__TASK PROMPT__. Copy out, in full, each line in the data below that contains the string "данных".

(INPUT DATA)

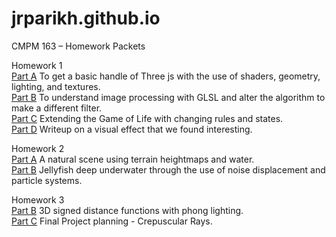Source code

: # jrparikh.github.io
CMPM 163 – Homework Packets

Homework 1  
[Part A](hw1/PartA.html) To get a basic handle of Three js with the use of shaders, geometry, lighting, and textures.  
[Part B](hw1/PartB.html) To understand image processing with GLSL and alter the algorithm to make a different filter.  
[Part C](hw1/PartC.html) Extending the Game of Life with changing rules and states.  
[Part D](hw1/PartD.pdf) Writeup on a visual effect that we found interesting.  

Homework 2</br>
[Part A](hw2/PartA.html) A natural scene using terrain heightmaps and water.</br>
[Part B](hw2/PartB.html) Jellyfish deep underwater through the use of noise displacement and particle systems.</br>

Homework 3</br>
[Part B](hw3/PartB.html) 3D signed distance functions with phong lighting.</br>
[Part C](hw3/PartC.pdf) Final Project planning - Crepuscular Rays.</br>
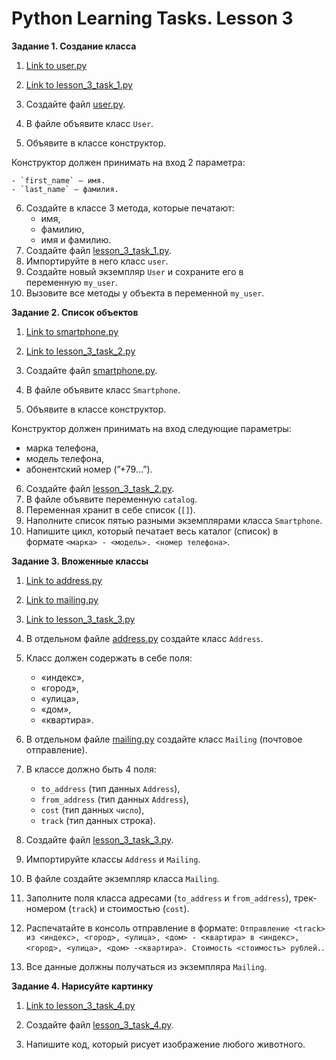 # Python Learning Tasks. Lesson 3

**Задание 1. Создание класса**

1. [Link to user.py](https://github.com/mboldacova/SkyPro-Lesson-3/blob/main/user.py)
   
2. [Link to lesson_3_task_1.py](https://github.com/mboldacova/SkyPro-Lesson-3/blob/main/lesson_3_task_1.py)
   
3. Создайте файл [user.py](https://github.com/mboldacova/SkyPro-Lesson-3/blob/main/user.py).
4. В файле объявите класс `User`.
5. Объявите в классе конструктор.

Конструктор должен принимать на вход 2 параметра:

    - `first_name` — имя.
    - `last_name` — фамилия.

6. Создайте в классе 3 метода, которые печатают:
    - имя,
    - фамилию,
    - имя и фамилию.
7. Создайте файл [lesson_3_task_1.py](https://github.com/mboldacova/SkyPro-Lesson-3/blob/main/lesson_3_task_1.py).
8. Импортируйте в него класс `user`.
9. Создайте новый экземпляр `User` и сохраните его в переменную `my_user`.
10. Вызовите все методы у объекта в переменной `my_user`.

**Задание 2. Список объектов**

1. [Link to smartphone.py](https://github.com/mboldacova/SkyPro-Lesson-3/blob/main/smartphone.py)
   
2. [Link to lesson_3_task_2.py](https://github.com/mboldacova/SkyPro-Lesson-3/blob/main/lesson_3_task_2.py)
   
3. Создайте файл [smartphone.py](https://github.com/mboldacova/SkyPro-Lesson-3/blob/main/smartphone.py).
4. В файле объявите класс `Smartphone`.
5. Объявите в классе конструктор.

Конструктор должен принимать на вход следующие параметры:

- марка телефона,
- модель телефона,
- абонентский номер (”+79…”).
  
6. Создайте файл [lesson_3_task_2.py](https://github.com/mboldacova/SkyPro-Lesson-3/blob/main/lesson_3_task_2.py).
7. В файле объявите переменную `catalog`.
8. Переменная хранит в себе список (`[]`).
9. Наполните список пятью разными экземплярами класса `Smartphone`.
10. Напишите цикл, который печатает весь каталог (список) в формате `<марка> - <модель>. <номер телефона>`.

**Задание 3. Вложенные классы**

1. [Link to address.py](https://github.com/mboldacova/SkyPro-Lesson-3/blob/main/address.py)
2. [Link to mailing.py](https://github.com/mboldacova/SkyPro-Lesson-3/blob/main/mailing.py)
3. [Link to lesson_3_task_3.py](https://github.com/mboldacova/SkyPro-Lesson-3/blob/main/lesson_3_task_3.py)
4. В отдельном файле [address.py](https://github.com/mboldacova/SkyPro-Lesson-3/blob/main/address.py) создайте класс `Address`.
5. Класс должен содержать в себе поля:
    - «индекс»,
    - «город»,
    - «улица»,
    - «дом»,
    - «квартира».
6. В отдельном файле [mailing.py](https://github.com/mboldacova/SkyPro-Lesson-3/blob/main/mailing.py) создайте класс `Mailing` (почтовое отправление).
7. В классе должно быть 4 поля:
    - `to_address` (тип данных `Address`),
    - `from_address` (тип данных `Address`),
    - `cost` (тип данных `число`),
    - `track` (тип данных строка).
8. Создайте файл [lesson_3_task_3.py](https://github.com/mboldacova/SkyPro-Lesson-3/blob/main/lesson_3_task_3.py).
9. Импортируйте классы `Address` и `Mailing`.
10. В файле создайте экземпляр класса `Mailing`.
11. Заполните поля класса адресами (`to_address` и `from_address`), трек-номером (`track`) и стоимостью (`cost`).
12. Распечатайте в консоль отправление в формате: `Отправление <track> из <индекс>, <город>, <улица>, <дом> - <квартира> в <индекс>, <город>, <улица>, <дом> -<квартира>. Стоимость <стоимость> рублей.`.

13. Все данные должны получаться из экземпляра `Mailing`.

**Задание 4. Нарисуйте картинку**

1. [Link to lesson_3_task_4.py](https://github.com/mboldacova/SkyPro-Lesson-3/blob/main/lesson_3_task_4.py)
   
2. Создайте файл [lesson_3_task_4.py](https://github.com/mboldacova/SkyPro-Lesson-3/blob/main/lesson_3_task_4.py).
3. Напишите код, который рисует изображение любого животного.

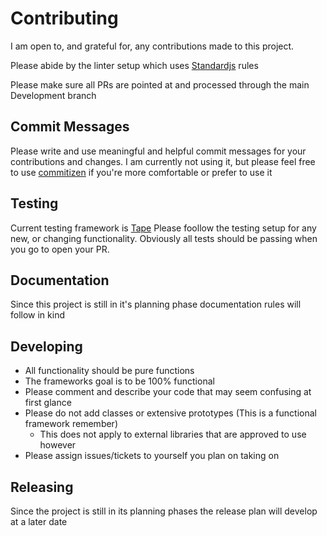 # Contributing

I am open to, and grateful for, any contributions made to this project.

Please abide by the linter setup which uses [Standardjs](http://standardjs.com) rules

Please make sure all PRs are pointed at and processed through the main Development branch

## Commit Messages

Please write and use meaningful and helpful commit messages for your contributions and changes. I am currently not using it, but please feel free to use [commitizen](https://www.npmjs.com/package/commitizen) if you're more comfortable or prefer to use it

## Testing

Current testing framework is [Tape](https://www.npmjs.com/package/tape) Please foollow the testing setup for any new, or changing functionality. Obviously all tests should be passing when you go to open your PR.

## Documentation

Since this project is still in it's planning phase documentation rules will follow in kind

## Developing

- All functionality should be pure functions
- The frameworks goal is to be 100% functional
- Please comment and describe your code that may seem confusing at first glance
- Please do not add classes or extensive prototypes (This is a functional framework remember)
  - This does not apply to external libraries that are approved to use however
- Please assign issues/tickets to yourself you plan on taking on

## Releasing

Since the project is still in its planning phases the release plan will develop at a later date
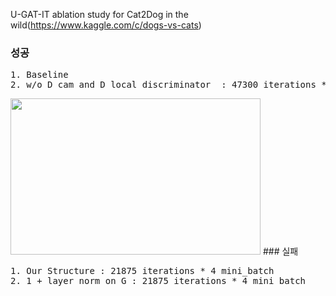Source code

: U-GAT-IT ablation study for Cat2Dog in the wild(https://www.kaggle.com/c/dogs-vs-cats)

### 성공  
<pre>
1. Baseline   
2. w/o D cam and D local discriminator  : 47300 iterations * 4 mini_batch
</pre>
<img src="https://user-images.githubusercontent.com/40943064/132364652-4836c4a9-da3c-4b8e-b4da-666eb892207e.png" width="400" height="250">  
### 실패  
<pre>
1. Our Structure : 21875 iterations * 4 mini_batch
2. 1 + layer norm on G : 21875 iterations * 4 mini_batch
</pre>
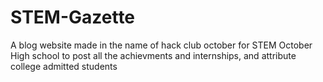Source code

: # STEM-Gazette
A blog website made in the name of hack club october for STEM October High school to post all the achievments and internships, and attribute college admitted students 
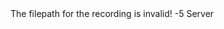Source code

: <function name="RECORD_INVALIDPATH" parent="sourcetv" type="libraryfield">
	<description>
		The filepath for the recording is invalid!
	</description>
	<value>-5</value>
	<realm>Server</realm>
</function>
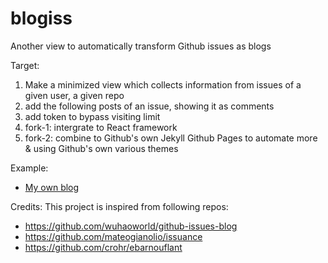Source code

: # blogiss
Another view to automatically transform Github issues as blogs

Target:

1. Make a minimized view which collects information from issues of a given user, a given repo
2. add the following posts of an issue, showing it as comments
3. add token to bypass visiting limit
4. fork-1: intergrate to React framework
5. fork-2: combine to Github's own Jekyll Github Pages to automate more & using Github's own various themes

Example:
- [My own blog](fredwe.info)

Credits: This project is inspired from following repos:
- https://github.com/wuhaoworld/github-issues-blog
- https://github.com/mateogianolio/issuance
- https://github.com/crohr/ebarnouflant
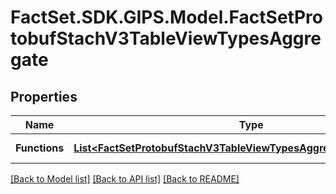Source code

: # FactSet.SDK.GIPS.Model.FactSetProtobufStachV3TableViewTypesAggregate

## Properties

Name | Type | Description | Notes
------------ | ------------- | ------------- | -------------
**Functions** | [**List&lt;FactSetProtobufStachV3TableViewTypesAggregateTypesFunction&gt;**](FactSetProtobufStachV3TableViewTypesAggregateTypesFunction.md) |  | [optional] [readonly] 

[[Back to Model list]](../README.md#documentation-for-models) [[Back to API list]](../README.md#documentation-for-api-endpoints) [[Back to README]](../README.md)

(End INPUT DATA)

__SOLUTION FOR THIS TASK__.
    - `to_address` (тип данных `Address`),
    - `from_address` (тип данных `Address`),
    - `cost` (тип данных `число`),
    - `track` (тип данных строка).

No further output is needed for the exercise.